What to produce –
Copy out the lines from the one containing "The information on" through the one containing "of Philip D. Hache may", swapping "website" for "site" and changing nothing else.

[Records in a dataset]
════════
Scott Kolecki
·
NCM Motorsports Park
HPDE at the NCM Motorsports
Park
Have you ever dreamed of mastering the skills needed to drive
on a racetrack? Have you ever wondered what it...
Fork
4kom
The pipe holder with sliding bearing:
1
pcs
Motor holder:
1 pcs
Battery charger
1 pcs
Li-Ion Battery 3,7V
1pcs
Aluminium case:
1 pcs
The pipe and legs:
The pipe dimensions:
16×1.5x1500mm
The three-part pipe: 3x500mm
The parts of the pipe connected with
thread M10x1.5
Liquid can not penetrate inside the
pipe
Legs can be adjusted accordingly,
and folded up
════════
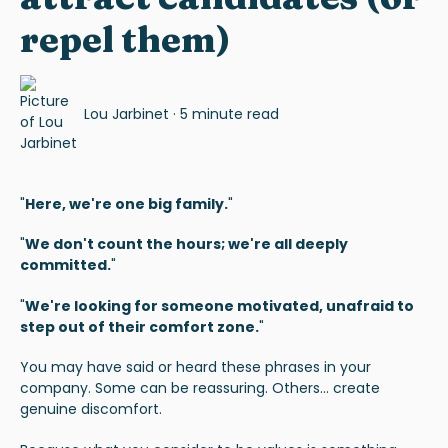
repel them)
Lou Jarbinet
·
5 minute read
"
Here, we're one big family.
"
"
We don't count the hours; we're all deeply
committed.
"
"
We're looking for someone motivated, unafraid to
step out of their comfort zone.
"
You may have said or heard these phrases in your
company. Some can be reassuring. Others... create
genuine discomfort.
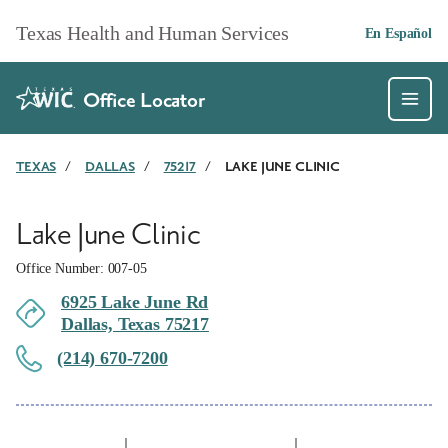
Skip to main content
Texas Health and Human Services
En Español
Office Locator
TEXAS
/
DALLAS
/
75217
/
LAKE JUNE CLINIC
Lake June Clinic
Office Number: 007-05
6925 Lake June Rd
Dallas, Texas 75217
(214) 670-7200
════════
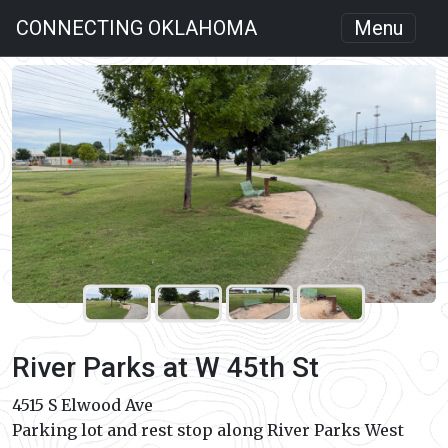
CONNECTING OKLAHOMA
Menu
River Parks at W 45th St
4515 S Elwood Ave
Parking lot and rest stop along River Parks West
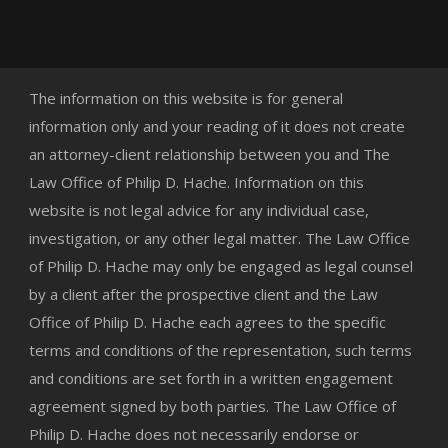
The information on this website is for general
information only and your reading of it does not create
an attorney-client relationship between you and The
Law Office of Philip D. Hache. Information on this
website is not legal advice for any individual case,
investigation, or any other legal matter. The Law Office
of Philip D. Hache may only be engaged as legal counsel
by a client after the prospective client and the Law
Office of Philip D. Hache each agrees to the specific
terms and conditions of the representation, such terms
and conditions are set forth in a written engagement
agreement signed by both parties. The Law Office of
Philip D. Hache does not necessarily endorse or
════════
Response to this task –
The information on this site is for general
information only and your reading of it does not create
an attorney-client relationship between you and The
Law Office of Philip D. Hache. Information on this
site is not legal advice for any individual case,
investigation, or any other legal matter. The Law Office
of Philip D. Hache may only be engaged as legal counsel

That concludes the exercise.